Why? Because if you use bigger brushes you will paint looser and you won’t be able to fiddle. The medium is called watercolour so you need water to make it work effectively and you limit how much water you can introduce to the paint when you use small brushes. You are also 100 times more likely to fiddle with and overwork a watercolour when you use tiny brushes.


So if you have more than 6 brushes in your painting space why not pick out just the ones you know you used in the production of your last three paintings then put the rest away in a cupboard.  See how you get on – I think you may be surprised!


2) Use Proper Watercolour Paper


Cartridge paper, wall paper and practise paper as it is labelled is not I repeat not a substitute for proper watercolour paper. If you are going to stand any chance of progressing with this medium you need to use the correct paper.


If budget is an issue I would highly recommend Bockingford which is a world class watercolour paper that is priced very reasonably. It is also a great paper for beginners because it is much easier to lift off paint on this paper making it easier to correct mistakes.

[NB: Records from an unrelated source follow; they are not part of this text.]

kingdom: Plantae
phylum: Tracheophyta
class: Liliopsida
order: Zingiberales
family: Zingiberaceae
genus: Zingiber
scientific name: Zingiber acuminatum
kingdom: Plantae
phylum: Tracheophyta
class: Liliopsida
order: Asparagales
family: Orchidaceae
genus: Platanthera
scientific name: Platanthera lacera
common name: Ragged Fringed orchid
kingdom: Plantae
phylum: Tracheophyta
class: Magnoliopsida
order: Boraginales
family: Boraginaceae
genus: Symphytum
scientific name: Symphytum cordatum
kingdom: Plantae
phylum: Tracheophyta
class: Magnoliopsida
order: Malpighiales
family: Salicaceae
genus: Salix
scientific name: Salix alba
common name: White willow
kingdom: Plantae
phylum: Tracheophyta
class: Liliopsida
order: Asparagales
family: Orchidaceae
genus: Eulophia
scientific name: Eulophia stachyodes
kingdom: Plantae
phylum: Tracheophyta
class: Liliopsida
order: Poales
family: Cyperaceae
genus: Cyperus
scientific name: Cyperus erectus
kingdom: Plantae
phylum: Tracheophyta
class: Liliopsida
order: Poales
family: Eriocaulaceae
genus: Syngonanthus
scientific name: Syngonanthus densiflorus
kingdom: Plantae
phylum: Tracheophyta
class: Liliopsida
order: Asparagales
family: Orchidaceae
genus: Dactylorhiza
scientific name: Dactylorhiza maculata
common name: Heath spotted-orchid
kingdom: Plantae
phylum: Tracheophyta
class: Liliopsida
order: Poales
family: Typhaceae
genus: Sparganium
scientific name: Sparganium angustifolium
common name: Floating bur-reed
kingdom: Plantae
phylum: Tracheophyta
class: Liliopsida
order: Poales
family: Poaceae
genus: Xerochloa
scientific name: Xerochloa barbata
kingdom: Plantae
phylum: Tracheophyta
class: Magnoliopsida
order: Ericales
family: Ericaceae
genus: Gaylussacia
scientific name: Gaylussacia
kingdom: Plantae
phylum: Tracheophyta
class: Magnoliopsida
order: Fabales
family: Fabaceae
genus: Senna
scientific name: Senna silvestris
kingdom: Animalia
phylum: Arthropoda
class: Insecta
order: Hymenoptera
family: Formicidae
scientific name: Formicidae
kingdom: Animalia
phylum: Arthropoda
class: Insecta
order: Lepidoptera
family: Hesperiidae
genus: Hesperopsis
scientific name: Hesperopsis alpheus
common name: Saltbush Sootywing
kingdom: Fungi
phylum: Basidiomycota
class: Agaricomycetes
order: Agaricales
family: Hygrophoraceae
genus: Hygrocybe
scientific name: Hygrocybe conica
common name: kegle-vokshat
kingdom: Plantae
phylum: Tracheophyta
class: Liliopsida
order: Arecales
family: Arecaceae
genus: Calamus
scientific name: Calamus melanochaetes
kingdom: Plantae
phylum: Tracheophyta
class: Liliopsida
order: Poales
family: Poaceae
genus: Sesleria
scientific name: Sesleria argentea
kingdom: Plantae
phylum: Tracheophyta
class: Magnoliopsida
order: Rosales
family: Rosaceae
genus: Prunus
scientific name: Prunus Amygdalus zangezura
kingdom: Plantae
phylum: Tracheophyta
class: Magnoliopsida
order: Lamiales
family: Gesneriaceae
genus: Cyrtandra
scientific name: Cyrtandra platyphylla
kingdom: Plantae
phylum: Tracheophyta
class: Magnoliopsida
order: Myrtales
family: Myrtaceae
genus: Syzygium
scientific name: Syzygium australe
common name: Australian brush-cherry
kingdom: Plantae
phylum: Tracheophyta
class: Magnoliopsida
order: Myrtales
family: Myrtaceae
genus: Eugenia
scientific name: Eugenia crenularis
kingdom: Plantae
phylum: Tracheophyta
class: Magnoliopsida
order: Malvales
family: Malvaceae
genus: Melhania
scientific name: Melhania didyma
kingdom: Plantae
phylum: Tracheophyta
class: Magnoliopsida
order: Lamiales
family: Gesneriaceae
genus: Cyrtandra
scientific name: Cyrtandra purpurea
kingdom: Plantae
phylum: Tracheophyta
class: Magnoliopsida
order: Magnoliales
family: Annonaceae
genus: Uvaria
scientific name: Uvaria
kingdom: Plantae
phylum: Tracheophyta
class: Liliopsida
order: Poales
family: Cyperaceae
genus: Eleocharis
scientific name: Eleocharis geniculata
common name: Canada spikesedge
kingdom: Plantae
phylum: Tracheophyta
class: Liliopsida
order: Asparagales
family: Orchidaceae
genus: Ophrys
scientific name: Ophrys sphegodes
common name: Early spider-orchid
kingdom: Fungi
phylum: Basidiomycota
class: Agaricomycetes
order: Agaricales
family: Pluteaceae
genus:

3) Use Tube Paints Rather Than Pans


Now let me just be very clear before any of you start throwing your toys out of the pram. I am not for one minute suggesting that pans are useless however if you are looking to paint with any strength of colour it will help you immensely if you use tubes.


It is a darn site easier to mix up a nice big sloppy wash of colour using tube paints than it is with pans.


Also if you want something really dark as an accent you also have the option of using paint straight out of the tube.


Your brushes will also last a lot longer as well. Think about it which is harder a solid pan of paint or the bristles on your nice new brushes?


4) Stand Up! And Go Big


Yep it’s that simple. By standing up and using a larger sheet of paper you immediately free yourself up and your brush strokes will naturally become looser. You will also be less likely to end up looking like the hunchback of Notre Dame as you will no longer be hunched over a tiny piece of paper at a desk.


5) Stop Buying Art Supplies!


One question I get asked before a lot of workshops is what materials do I need to bring to which I say “Just what you usually use….”.  My reasoning being that you should learn to effectively use what you have before buying even more equipment. Of course the best way to proceed is to be a little wiser about what we buy in the first place. Painting is only an expensive hobby if you let it be!


Artists are famous for walking into the local art shop and walking out with 20  colours they will probably never use, a special brush that can only be used for painting rabbits paws and an assortment of other paraphernalia that they don’t need and will probably never use. We are all guilty of it – I used to be terrible for it.


If you are a compulsive art materials buyer then my best advice to you is to start buying online (like on my website 😉 ) this way you are more likely to just buy what you need and less likely to be distracted by other junk that you don’t and believe me most of it is just that – Junk!


All you need are a couple of good brushes (not 20), some decent watercolour paper, half a dozen colours and a decent size palette with a good mixing area – or you could even just use a couple of saucers if you want.


Everything else can come later you don’t need a fancy drawing board – just use an old bit of plywood or mdf. You don’t need water pots – just use some old jam jars or even a bucket. You get my drift. Keep your choice of materials simple and good quality to start with and learn how to use them properly before you go out and buy anything else.


So that’s it your 5 tips that will improve your watercolours instantly – however your watercolours will only improve if you actually put these things into practice. So, what you waiting for? Go on off you go!